TASK: Provide an exact copy of the lines from the beginning of the records through the line that includes "のポタージュスープ 北坂卵のロ", and of no others.

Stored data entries

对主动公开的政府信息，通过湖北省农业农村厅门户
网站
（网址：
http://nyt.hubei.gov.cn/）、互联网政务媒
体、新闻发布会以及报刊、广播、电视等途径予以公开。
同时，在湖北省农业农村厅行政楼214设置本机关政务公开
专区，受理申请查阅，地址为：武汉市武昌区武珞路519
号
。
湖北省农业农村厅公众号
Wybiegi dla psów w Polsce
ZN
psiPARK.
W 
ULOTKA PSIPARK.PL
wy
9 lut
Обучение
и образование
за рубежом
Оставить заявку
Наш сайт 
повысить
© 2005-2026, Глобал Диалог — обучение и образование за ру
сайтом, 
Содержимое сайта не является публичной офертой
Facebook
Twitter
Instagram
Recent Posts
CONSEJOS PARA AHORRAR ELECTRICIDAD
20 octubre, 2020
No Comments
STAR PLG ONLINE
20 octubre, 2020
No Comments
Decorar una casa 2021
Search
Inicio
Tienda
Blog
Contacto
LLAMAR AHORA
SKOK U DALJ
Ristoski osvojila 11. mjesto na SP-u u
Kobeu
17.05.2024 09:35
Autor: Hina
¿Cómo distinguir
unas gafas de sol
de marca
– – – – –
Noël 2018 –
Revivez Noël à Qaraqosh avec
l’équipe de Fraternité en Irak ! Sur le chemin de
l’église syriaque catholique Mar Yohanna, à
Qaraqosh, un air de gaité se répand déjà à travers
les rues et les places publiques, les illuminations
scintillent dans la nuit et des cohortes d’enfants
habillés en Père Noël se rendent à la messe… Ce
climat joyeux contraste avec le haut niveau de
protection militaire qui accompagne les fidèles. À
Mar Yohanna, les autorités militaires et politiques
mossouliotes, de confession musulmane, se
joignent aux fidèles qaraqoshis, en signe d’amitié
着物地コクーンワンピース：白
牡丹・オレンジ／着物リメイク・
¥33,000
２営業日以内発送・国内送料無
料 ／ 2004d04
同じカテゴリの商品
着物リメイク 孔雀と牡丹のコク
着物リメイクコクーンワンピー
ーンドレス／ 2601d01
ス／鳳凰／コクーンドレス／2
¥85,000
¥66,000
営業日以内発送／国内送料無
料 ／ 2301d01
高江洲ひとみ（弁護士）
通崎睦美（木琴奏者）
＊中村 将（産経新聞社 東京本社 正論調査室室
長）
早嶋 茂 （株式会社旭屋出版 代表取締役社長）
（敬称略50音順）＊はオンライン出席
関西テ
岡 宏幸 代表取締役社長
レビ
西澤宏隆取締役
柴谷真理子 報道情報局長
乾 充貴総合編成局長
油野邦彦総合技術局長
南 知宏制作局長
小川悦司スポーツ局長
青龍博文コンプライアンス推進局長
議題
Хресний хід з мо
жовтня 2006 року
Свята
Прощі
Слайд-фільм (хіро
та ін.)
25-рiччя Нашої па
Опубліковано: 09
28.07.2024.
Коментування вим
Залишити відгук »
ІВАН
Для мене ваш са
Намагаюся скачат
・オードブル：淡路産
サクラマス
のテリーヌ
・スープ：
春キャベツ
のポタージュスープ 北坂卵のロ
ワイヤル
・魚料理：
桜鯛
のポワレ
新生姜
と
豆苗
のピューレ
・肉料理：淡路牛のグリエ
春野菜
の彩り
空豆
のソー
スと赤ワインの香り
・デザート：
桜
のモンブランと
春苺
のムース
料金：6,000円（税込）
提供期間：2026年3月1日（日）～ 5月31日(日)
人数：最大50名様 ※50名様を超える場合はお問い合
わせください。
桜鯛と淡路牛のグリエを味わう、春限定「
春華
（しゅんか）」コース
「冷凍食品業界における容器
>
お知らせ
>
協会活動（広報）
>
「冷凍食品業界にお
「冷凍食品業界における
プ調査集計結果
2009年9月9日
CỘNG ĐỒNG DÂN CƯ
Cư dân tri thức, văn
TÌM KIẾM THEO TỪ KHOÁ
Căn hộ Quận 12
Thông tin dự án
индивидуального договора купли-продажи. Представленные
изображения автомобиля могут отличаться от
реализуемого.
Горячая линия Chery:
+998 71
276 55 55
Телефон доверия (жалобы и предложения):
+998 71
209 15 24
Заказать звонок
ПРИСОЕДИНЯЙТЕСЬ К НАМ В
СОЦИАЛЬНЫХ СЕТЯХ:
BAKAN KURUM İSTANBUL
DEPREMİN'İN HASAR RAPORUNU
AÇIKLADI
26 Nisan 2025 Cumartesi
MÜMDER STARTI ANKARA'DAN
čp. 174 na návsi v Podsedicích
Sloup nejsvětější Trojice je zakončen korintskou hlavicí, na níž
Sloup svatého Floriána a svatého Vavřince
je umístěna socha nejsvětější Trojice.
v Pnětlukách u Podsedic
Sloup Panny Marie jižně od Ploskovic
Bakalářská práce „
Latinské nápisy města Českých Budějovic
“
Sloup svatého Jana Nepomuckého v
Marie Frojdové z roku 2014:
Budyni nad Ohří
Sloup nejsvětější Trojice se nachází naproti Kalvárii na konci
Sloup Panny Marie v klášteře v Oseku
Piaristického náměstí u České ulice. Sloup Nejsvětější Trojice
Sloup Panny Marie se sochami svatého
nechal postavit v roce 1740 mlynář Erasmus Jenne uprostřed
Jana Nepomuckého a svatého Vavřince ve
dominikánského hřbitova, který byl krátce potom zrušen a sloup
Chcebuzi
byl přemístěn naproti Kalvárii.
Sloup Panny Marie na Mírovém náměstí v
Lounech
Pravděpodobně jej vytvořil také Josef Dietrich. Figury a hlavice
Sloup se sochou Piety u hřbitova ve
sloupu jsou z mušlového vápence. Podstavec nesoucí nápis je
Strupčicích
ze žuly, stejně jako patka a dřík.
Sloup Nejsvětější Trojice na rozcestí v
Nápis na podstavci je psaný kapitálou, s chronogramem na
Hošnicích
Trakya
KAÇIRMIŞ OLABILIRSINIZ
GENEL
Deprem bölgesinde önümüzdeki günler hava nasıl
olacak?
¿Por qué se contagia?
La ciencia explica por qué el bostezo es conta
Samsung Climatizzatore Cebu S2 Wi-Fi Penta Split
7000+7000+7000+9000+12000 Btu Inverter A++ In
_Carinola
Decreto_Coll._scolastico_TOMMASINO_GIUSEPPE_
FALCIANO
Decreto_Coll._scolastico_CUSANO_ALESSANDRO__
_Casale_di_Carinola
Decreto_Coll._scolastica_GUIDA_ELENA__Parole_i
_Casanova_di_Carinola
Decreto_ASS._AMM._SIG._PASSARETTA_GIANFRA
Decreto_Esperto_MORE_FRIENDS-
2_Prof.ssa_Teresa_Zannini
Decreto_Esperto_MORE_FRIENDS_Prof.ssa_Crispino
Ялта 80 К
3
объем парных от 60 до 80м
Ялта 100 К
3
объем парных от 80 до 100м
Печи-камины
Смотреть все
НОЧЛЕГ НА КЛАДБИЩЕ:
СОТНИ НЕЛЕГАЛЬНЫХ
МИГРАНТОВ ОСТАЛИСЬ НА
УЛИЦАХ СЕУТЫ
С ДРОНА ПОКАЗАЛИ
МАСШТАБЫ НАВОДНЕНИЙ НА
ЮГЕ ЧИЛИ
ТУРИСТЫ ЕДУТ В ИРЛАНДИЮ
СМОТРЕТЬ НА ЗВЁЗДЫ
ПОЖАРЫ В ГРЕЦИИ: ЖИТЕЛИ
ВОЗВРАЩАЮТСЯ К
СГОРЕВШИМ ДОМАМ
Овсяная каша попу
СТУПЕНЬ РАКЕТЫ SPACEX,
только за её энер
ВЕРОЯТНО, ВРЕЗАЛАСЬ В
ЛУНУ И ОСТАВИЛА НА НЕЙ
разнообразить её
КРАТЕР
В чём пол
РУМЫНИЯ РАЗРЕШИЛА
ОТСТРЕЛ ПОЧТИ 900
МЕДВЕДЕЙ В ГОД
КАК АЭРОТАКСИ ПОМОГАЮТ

ANSWER BOX:
对主动公开的政府信息，通过湖北省农业农村厅门户
网站
（网址：
http://nyt.hubei.gov.cn/）、互联网政务媒
体、新闻发布会以及报刊、广播、电视等途径予以公开。
同时，在湖北省农业农村厅行政楼214设置本机关政务公开
专区，受理申请查阅，地址为：武汉市武昌区武珞路519
号
。
湖北省农业农村厅公众号
Wybiegi dla psów w Polsce
ZN
psiPARK.
W 
ULOTKA PSIPARK.PL
wy
9 lut
Обучение
и образование
за рубежом
Оставить заявку
Наш сайт 
повысить
© 2005-2026, Глобал Диалог — обучение и образование за ру
сайтом, 
Содержимое сайта не является публичной офертой
Facebook
Twitter
Instagram
Recent Posts
CONSEJOS PARA AHORRAR ELECTRICIDAD
20 octubre, 2020
No Comments
STAR PLG ONLINE
20 octubre, 2020
No Comments
Decorar una casa 2021
Search
Inicio
Tienda
Blog
Contacto
LLAMAR AHORA
SKOK U DALJ
Ristoski osvojila 11. mjesto na SP-u u
Kobeu
17.05.2024 09:35
Autor: Hina
¿Cómo distinguir
unas gafas de sol
de marca
– – – – –
Noël 2018 –
Revivez Noël à Qaraqosh avec
l’équipe de Fraternité en Irak ! Sur le chemin de
l’église syriaque catholique Mar Yohanna, à
Qaraqosh, un air de gaité se répand déjà à travers
les rues et les places publiques, les illuminations
scintillent dans la nuit et des cohortes d’enfants
habillés en Père Noël se rendent à la messe… Ce
climat joyeux contraste avec le haut niveau de
protection militaire qui accompagne les fidèles. À
Mar Yohanna, les autorités militaires et politiques
mossouliotes, de confession musulmane, se
joignent aux fidèles qaraqoshis, en signe d’amitié
着物地コクーンワンピース：白
牡丹・オレンジ／着物リメイク・
¥33,000
２営業日以内発送・国内送料無
料 ／ 2004d04
同じカテゴリの商品
着物リメイク 孔雀と牡丹のコク
着物リメイクコクーンワンピー
ーンドレス／ 2601d01
ス／鳳凰／コクーンドレス／2
¥85,000
¥66,000
営業日以内発送／国内送料無
料 ／ 2301d01
高江洲ひとみ（弁護士）
通崎睦美（木琴奏者）
＊中村 将（産経新聞社 東京本社 正論調査室室
長）
早嶋 茂 （株式会社旭屋出版 代表取締役社長）
（敬称略50音順）＊はオンライン出席
関西テ
岡 宏幸 代表取締役社長
レビ
西澤宏隆取締役
柴谷真理子 報道情報局長
乾 充貴総合編成局長
油野邦彦総合技術局長
南 知宏制作局長
小川悦司スポーツ局長
青龍博文コンプライアンス推進局長
議題
Хресний хід з мо
жовтня 2006 року
Свята
Прощі
Слайд-фільм (хіро
та ін.)
25-рiччя Нашої па
Опубліковано: 09
28.07.2024.
Коментування вим
Залишити відгук »
ІВАН
Для мене ваш са
Намагаюся скачат
・オードブル：淡路産
サクラマス
のテリーヌ
・スープ：
春キャベツ
のポタージュスープ 北坂卵のロ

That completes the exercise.